Bandit agents that implement various strategies.

class bandit.bandit.BaseBandit(environment: bandit.environment.Environment, values: List[float] = None)[source]

Base class for all bandit agents.

action(i: int = None) → float[source]

Take an action. :param i: action to take :type i: int

Returns:(float) reward of the taken action
update_history_and_values(choice: int, reward: Union[float, int]) → None[source]

Update the histories and the value estimates. This base class assumes a sample mean estimate for the values.
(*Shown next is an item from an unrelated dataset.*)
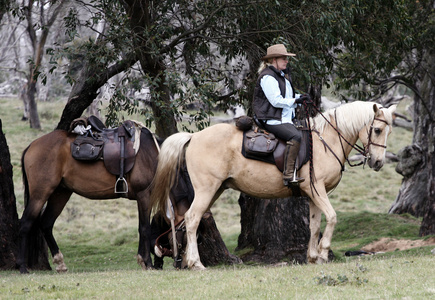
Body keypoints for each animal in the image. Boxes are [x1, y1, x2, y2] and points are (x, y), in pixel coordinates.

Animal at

Different strategies require overwriting this function.

Parameters:
  • choice (int) – choiec of action taken
  • reward (Union[float, int]) – reward recieved
class bandit.bandit.CustomBandit(environment: bandit.environment.Environment, values: List[float] = None)[source]

Wrapper around the BaseBandit for creating custom bandit subclasses.

class bandit.bandit.EpsGreedyBandit(environment: bandit.environment.Environment, eps: float, values: List[float] = None)[source]

Epsilon-Greedy bandit, that makes a random choice 100*episilon percent of the time for exploration and acts greedily the rest of the time.

Parameters:eps (float) – fraction of time taking exploratory actions
choose_action(*args, **kwargs) → int[source]

Choose a random action 100*self.eps percent of the time and otherwise take greedy actions.

Returns:(int) action choice
class bandit.bandit.GreedyBandit(environment: bandit.environment.Environment, values: List[float] = None)[source]

Greedy bandit that always selects the optimally valued action.

choose_action(*args, **kwargs) → int[source]

Choose the action with the highest value. In case of any ties, return a random selection.

Returns:(int) action choice
class bandit.bandit.RandomBandit(environment: bandit.environment.Environment, values: List[float] = None)[source]

A totally random bandit with no strategy. Actions are selected randomly.

choose_action(*args, **kwargs) → int[source]

Choose a random action.

Returns:(int) action choice